▶ AVAILABLE RECORDS
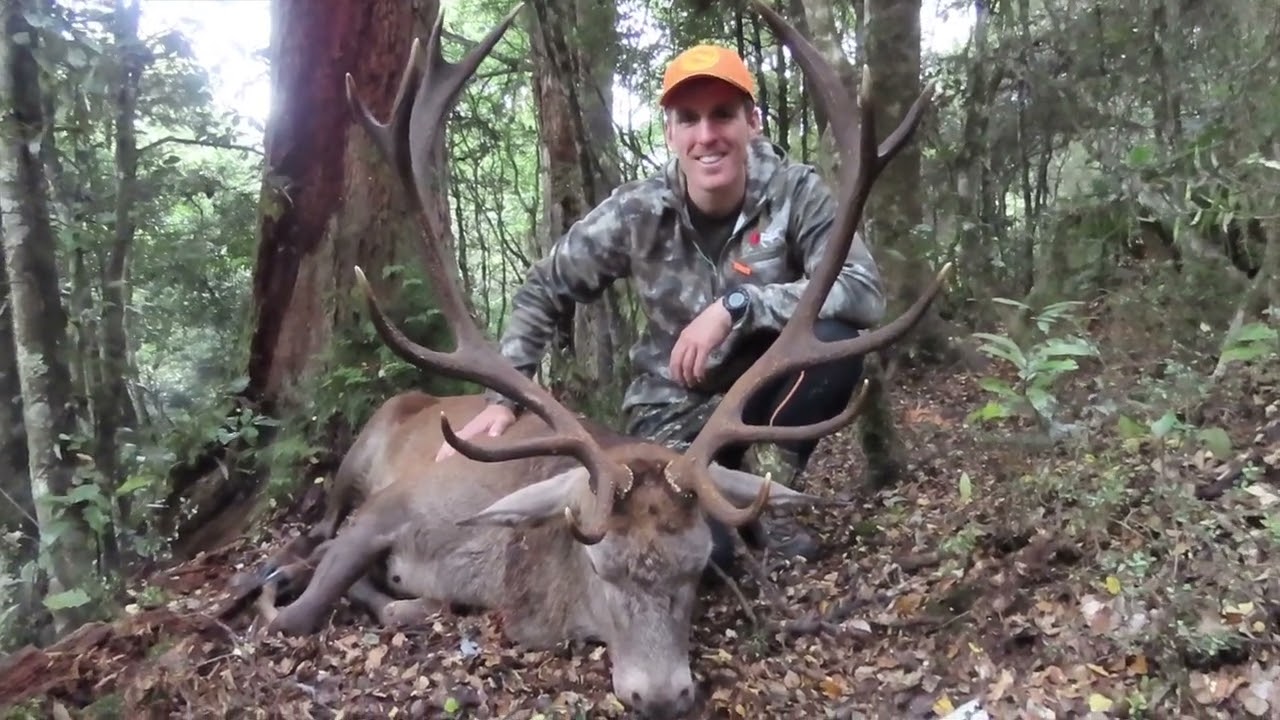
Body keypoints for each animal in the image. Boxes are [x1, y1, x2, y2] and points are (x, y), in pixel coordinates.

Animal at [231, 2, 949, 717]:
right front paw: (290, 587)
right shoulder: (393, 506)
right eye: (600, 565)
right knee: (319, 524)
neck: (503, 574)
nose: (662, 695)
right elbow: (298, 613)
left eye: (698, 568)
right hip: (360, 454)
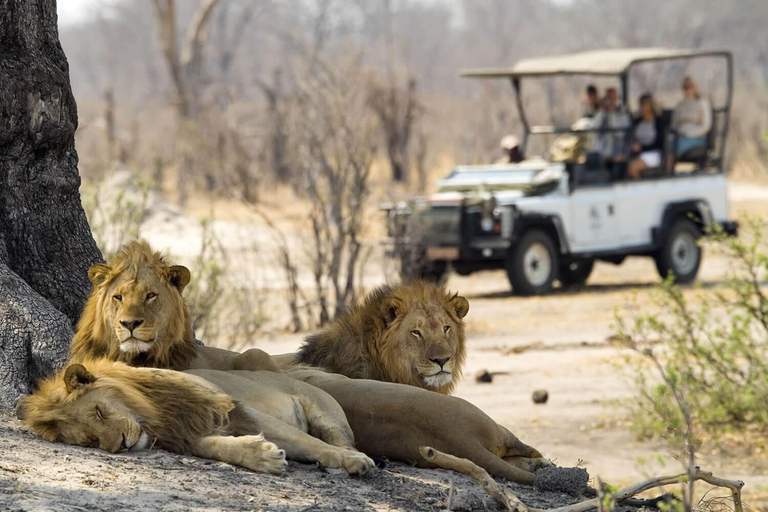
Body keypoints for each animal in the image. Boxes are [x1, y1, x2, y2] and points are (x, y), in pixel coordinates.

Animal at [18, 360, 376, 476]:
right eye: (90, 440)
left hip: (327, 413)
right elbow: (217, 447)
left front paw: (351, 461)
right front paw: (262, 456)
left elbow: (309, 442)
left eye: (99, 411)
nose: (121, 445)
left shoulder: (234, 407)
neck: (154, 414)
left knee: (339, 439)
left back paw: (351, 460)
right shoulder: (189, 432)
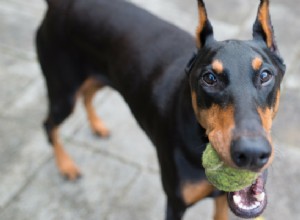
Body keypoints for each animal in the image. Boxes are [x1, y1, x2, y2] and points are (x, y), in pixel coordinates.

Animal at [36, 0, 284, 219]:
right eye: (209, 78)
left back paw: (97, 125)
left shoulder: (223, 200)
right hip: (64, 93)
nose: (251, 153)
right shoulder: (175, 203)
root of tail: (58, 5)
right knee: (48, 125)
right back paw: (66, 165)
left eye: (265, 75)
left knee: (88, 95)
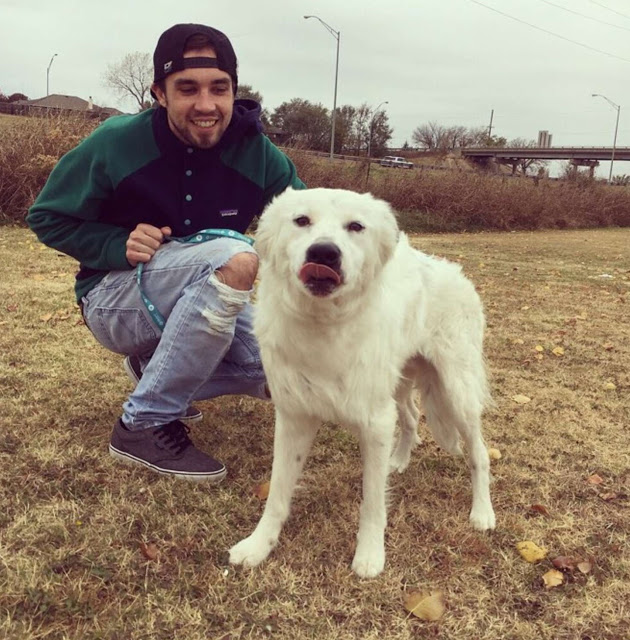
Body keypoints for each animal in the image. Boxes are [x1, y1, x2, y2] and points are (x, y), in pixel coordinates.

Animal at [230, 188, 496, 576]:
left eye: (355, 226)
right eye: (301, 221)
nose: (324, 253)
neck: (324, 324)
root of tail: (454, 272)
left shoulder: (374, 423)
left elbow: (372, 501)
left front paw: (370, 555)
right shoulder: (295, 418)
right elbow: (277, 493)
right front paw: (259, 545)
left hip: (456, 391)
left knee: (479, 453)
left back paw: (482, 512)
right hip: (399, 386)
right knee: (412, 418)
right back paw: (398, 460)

▶ TASK PROMPT
Beginning with the line holding "neck: (154, 414)" in the material above, restate word for word each line through the line holding "right eye: (209, 78)", and exclude pictures.

▶ TASK RESPONSE
neck: (154, 414)
left knee: (339, 439)
left back paw: (351, 460)
right shoulder: (189, 432)
Body keypoints for each animal in the image. Boxes are [x1, y1, x2, y2] and points are (x, y), in pixel coordinates.

Animal at [36, 0, 284, 219]:
right eye: (209, 78)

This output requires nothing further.